I reiterate my call last week for a depreciation in the Indian rupee to at least 66 against the US dollar. Note that the India is showing the fastest GDP growth of any major emerging economy on the planet, coupled with fiscal slippage and rising domestic bond market yields. The 10 year Indian G-Sec yield has now risen to 7.72% and the latest Punjab National Bank corruption scam has spooked global fund managers. I expect the Reserve Bank of India (RBI) to express concern about inflation risk as 7.2% GDP growth will pressure the fiscal deficit. The Indian 10 year debt is in its most protracted bear market in a decade and more aggressive rate hikes by the Powell Fed will unquestionably trigger an exodus of offshore capital from Dalal Street. Banks will also face higher Treasury mark to market losses. It is no surprise to me that the US dollar has risen 2.6% in February, the most in the Modi era. The greenback’s winning streak against the rupee will continue in 2018.
Financial markets worldwide have reacted very negatively to President Trump’s decision to impose draconian tariffs on imported steel and aluminium. The prospect of a global trade war are awful enough but Trump’s decision could well cause top White House economic advisor Gary Cohn, an ex-Goldman Sachs President and confirmed globalist, to resign.

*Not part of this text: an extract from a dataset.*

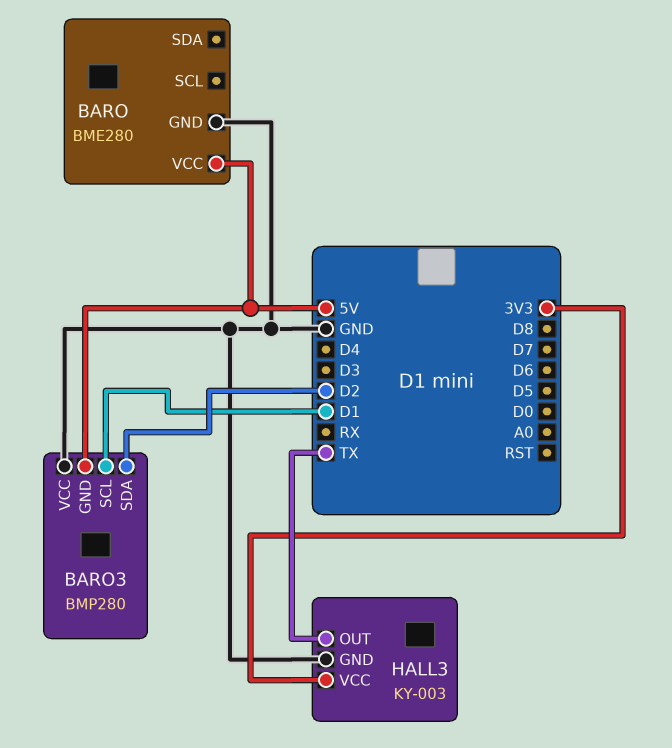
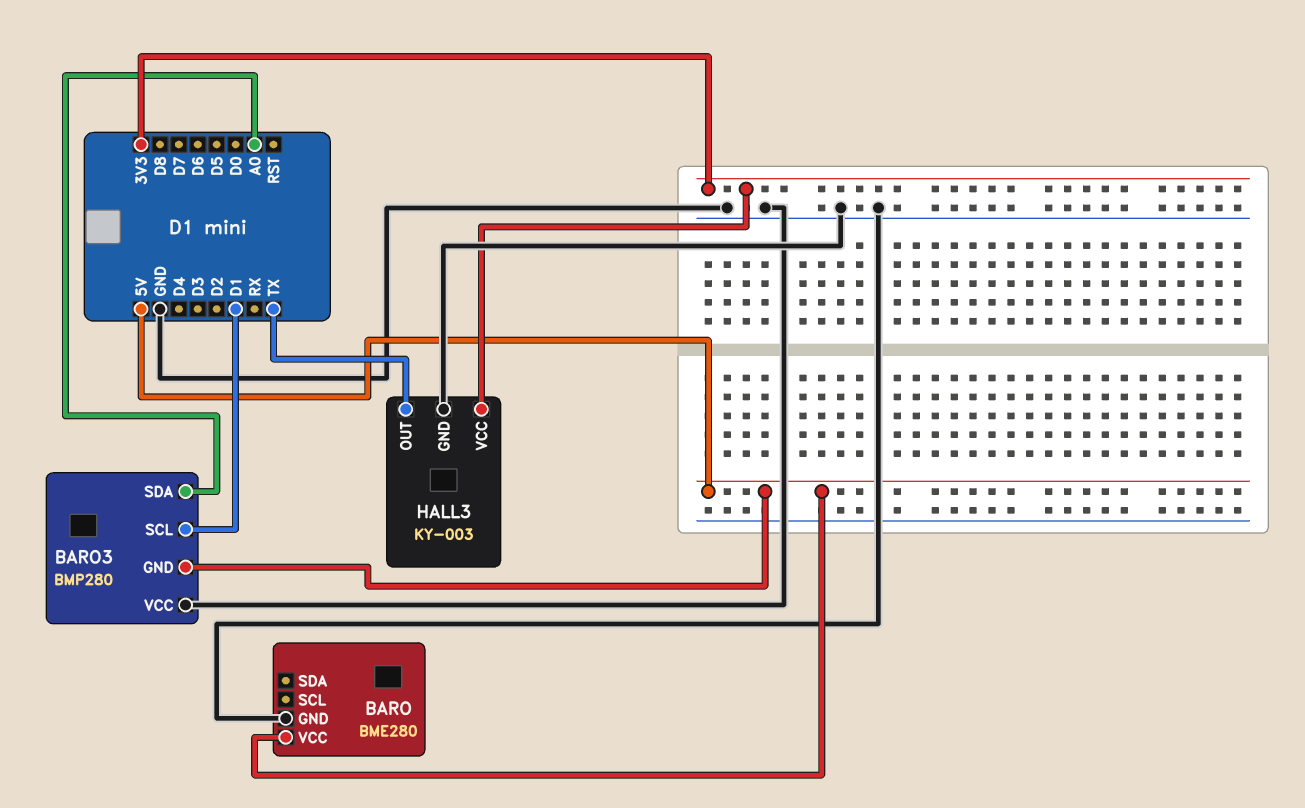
BARO3 pin SDA: D2 -> A0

The cash Volatility Index (VIX) is higher than its future contract. US Treasury and German Bund yields have sunk on safe haven bids. Steel tariffs are a disaster for emerging markets currencies as diverse as the Chinese yuan, South Korean won, Russian rouble, and the Indian rupee. Sadly, this is the FX Trump trade for 2018!
Michel Barnier’s decision to publish an EU draft treaty and political conflict about a potential Northern Ireland “hard border” in Westminster slammed sterling to 1.3750. Sterling’s outlook is more dependent on the politics of Brexit than on relative UK central bank monetary policy or economic data momentum. Britain will now refuse to settle the divorce bill until the EU backs down, as Secretary David Davis reassured the UK media. This will limit any short term sterling upside, even as Powell’s comments lift the US Dollar Index well above 90. Yet the sterling options market suggests no real investor scramble to buy downside risk. For now, I expect cable to trade in a 1.36 – 1.40 range and 0.86 – 0.89 against the Euro.

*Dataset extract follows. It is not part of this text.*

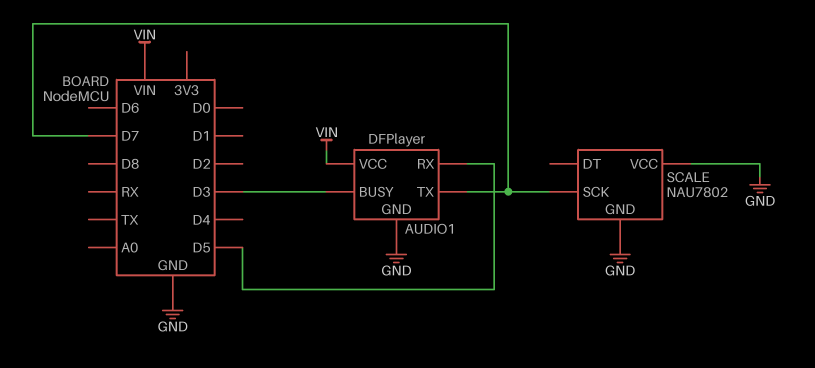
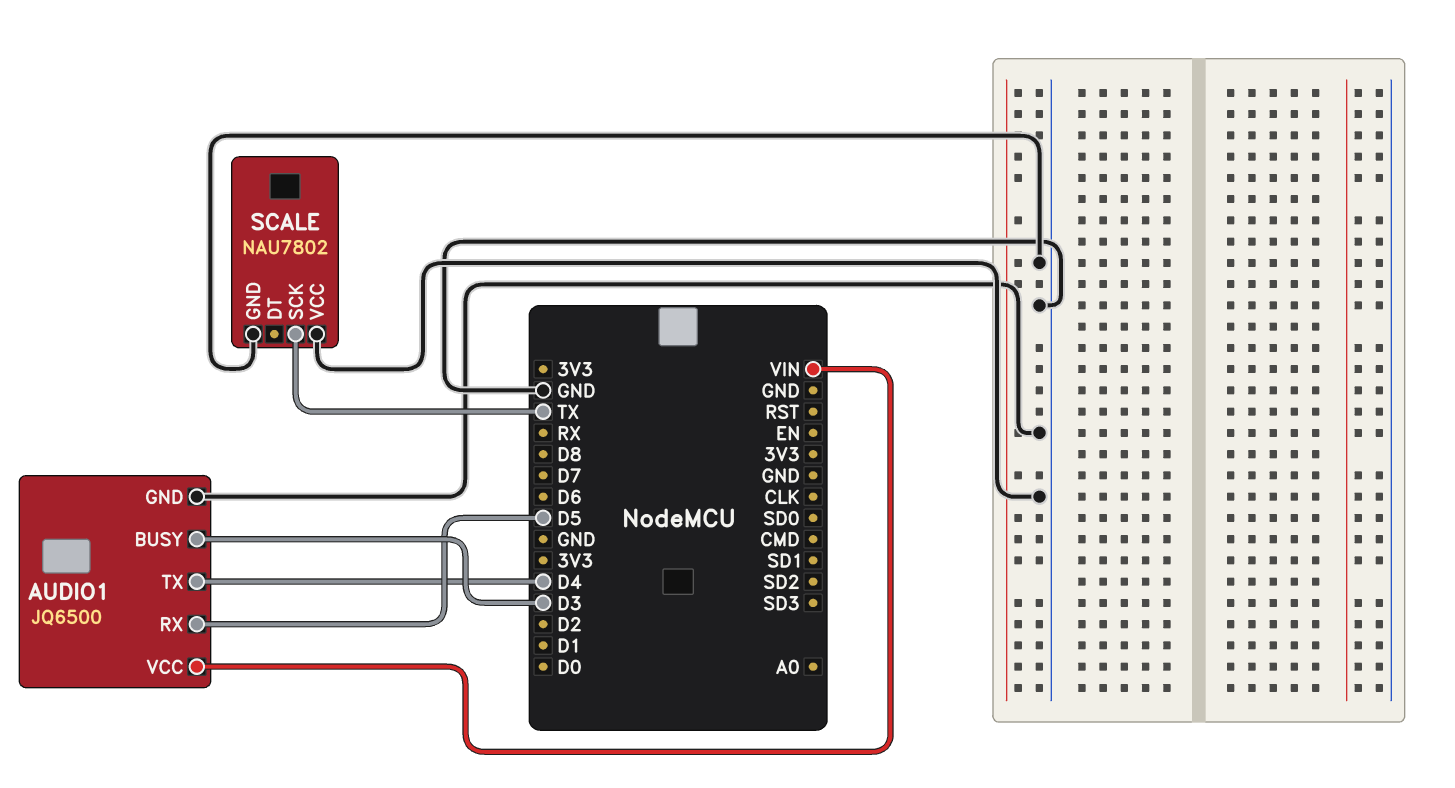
AUDIO1: DFPlayer -> JQ6500
AUDIO1 pin TX: D7 -> D4
SCALE pin SCK: D7 -> TX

The selloff in global equities and multiple political risks (Brexit, Italian election, the Russian cyber – hacking scandal, the German SPD coalition vote) has amplified the safe haven bid in the Japanese yen. Dollar-yen could well range trade in a 104 – 107 range. The Bank of Japan’s decision to cut long duration bond purchases will also lead to a resurgence in yen bulls.
The Euro’s rally since November was crowded even before Powell’s comments spooked the bulls. Data momentum has also favoured the US over Europe in the past month. Political risk is also rising in Europe, as Italian and German coalition politics attest amid a new US-Russia cold war and a Brexit big chill. These factors can well cause the Euro to depreciate to 1.20 before bulls reemerge. Europe’s fundamentals are intact. German manufacturing PMI’s are at 60 as Deutscheland AG’s export colossus benefits from higher GDP growth. At a time when Trump’s tax cuts mean Uncle Sam’s budget deficit, the US current account deficit and inflation will all rise in 2018, Europe offers investors a current account surplus, s shrinking budget deficit and near zero inflation. The US midterm Congressional elections, Trump’s trade war with China and special prosecutor Robert Mueller’s probe means political risk will rise in Washington. The ECB has no need or desire to protect current/levels in the Euro. Once long positioning is called, the ease for the Euro longs will resume.